With its culture and diversity, India attracts many tourists worldwide, particularly as a destination for spiritual tourism. As a result, Indias position in the World Economic Forums (WEF) travel and tourism competitiveness index has improved from 65th in 2013 to 54th in 2021, reflecting its growth prominence in global tourism. Indias robust economic growth has resulted in a thriving middle class with higher disposable income fuelling domestic travel and heightened demand for high quality hotel accommodations.

Indias robust economic growth has resulted in a thriving middle class with higher disposable income fuelling domestic travel and heightened demand for high quality hotel accommodations. Occupancy in Indian hotels is expected to improve to 66 percent in 2023, according to hospitality research firm. Indias hospitality sector ended 2022 with occupancy in the 59-61 percent range, up 15-17% points from the previous year. Average room rates recovered fully in 2022, crossing 2021 levels by 37-39 % and revenue per available room in 2022 increased by 89-91% over the previous year. Some 166 new hotels with 14,885 rooms were signed in 2022, indicating a 33 percent increase in brand signings by keys over the previous year.

During the year under review, the Company has started its hotel operations under the name of “Pharos Hotels” which is a unit of Aruna Hotels Limited with effect from November 30, 2022. The Company is in the process of stabilizing its operations which might take a few quarters to post healthier numbers.

(b) Opportunities and Threats

India is geographically diverse and offers a variety of cultures that come with its own experiences, making it one of the leading countries in terms of international tourism expenditure. Travel and tourism are two of the largest industries in India, with a total contribution of about US$ 178 billion to the countrys GDP. The countrys big coastline is dotted with attractive beaches. Indian hospitality sector sees strong growth in Q1 2023, YoY (Year on Year) Rev PAR up 101%. US$ 2.1 billion is allocated to Ministry of Tourism in budget 2023-2024 as the sector holds huge opportunities for jobs and entrepreneurship for youth. Under the Union budget 2023-24 an outlay of around INR 15 crores has been allocated for Swadesh Darshan Scheme.

Domestic travel, especially the leisure segment, gave wind to the industry this year and is expected to continue into the next. Industry players believe that as international arrivals are also likely to pick up even further, the outlook for 2023 is buoyant.

As per industry estimates, recovering from the impact of COVID-19 by the third quarter of 2022-23, the hospitality industry had touched the occupancy of 70% while the average daily rates had moved up to Rs.7,260 as compared to Rs.6,540 in the same period in FY 2020. Also the revenue per available room had increased to Rs. 5,085 against Rs.4,499 in Q3 FY 20.

→ STUDY MATERIAL
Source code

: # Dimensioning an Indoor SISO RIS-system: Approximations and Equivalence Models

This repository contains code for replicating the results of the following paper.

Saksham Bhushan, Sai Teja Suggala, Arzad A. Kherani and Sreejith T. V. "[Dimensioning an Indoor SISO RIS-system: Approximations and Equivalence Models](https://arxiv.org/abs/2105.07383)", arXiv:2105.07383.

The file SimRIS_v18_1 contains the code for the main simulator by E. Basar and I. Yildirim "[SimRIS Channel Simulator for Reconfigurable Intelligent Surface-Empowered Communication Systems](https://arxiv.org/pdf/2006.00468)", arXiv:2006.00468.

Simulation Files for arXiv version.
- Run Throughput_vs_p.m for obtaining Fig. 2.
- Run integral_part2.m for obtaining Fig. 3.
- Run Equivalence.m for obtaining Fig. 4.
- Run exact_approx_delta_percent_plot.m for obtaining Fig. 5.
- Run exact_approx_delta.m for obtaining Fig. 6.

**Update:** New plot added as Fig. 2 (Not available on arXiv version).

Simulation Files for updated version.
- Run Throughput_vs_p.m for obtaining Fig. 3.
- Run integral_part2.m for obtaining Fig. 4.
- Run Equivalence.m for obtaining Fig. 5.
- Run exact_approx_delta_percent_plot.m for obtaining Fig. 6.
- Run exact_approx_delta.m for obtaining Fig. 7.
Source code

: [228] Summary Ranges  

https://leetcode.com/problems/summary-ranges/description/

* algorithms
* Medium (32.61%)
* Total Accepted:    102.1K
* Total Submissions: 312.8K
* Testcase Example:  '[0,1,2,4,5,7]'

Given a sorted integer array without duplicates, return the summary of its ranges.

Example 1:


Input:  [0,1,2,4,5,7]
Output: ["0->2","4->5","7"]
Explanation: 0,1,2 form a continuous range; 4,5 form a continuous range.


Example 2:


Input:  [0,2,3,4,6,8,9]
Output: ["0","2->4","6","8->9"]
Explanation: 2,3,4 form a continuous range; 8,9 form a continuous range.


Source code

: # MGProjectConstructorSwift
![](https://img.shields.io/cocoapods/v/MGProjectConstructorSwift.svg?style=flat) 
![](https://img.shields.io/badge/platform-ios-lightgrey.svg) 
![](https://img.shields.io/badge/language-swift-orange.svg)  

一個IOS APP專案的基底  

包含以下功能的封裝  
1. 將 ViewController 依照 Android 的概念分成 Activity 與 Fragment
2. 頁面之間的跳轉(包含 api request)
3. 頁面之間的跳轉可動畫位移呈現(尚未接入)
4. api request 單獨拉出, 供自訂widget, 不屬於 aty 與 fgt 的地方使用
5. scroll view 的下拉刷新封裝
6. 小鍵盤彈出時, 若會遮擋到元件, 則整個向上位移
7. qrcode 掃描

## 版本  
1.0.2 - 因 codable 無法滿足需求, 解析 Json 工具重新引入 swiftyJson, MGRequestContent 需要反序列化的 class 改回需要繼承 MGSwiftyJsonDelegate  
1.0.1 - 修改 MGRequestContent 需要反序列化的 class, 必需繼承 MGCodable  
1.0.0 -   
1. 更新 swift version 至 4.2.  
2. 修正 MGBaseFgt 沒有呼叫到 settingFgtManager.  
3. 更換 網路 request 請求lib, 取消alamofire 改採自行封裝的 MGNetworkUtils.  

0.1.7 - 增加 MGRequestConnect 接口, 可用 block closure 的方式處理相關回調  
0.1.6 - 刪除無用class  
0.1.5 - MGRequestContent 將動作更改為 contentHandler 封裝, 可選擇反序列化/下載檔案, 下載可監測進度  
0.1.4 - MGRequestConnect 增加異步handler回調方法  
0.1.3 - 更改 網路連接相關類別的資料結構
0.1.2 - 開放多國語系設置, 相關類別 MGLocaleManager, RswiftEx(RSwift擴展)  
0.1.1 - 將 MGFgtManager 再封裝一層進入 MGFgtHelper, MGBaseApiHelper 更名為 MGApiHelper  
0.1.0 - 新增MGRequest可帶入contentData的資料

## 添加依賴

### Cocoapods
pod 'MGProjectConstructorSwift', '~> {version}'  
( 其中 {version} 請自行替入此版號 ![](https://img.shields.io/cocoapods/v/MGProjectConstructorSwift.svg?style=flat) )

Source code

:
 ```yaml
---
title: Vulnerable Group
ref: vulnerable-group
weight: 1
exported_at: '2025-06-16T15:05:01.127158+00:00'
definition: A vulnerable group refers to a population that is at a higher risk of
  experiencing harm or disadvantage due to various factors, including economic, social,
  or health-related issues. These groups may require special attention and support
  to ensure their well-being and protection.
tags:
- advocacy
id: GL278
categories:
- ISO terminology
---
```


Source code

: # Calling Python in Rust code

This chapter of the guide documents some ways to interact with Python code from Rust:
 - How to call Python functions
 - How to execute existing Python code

→ TASK REQUIREMENTS
**A)** According to the text on India's hotel and tourism industry, why has demand for high-quality hotel accommodations grown? Answer in one to three sentences.
**B)** Carry on the text about India's hotel and tourism industry after its final sentence.

→ EXERCISE ANSWERS
**A)** India's strong economic growth has produced a thriving middle class with more disposable income. That extra income is fueling domestic travel, which in turn has raised demand for high-quality hotel rooms.

**B)**
The Indian hospitality sector continued to witness strong Year-on-Year (Y-o-Y) growth in performance in Q1, 2023, primarily driven by corporate travel, weddings and MICE demand witnessed prior to the end of the financial year.

The performance in Q1 2022 was impacted by the third wave pandemic which resulted in a slowdown in travel in January last year. As a result, RevPAR growth of 100.8 percent Y-o-Y in Q1, 2023 over Q1 2022 is significant. Furthermore, the sector witnessed a RevPAR growth of 9.1% q-o-q in Q1 2023, as compared to Q4 2022.

This is due to corporate travel in Q1 2023 in comparison to Q4 2022 which witnessed a decline in corporate travel during the yearend holidays.

The Hotel room demand across both business and leisure destinations remained strong during the primarily driven by Meetings Incentives, Conferences and Exhibitions (MICE), weddings and fiscal year end and related travel and meetings. Most business cities performed well with occupancy levels at 70% and witnessed strong growth in Average Daily Occupancy (ADR) levels. 10 hotels signed in Q1 2023 were conversions of other hotels, which constituted 19 percent of the inventory signed. Bengaluru witnessed the highest growth in Revenue Per Available Room (RevPAR) in January to March at 183.7 percent over Q1 2022. 2022 was all about getting back on track for the hospitality industry after the covid-19 dark ages (2020-2021). In some ways, the year surpassed expectations and forecasts, but there is still a long road ahead. Some of the biggest challenges and trends for the hospitality sector are: Smart rooms are here to stay: This is one of the trends that gained traction during COVID-19 and its probably here for the long run. Modern smart hotels make routines more convenient and safer. But thats not the reason why they are the future of hospitality. When guests can adjust everything to their liking with ease, it creates a better customer experience.

One of the greatest trends within this is wider trend is voice recognition. Although this technology is still in the early stages of development, voice control has great potential to deliver the ultimate customer experience. Guests will be able to make a restaurant reservation, change the room temperature or ask for directions with a simple voice command.

RIP ‘Staycations, welcome back vacations: Staycations were all the rage in the last few years. Thankfully the trend is as done and dusted as Prison break and vacations are officially back. The hospitality and travel industries seem to be on a nice, upward trend that will be able to restore the health of the sectors and an all-around positivity is spreading through the professionals in these areas.

Sustainability as a major decision factor: Covid made people more aware of environmental issues and the role we play in them. The energy crisis and gen-z now being old enough to travel on their own just reinforced what was already a trend. Three changes we dare to make in 2023:

S Cut-down on single-use plastics, including miniature shower gel and shampoo bottles. If you insists on using individual packages and not refillable bottles, look for plant based bottles or recycled plastic.

S Source food from local farms and provide vegetarian options to decrease your carbon footprint.

S Install a vertical garden to offset emissions and bring nature to your hotel.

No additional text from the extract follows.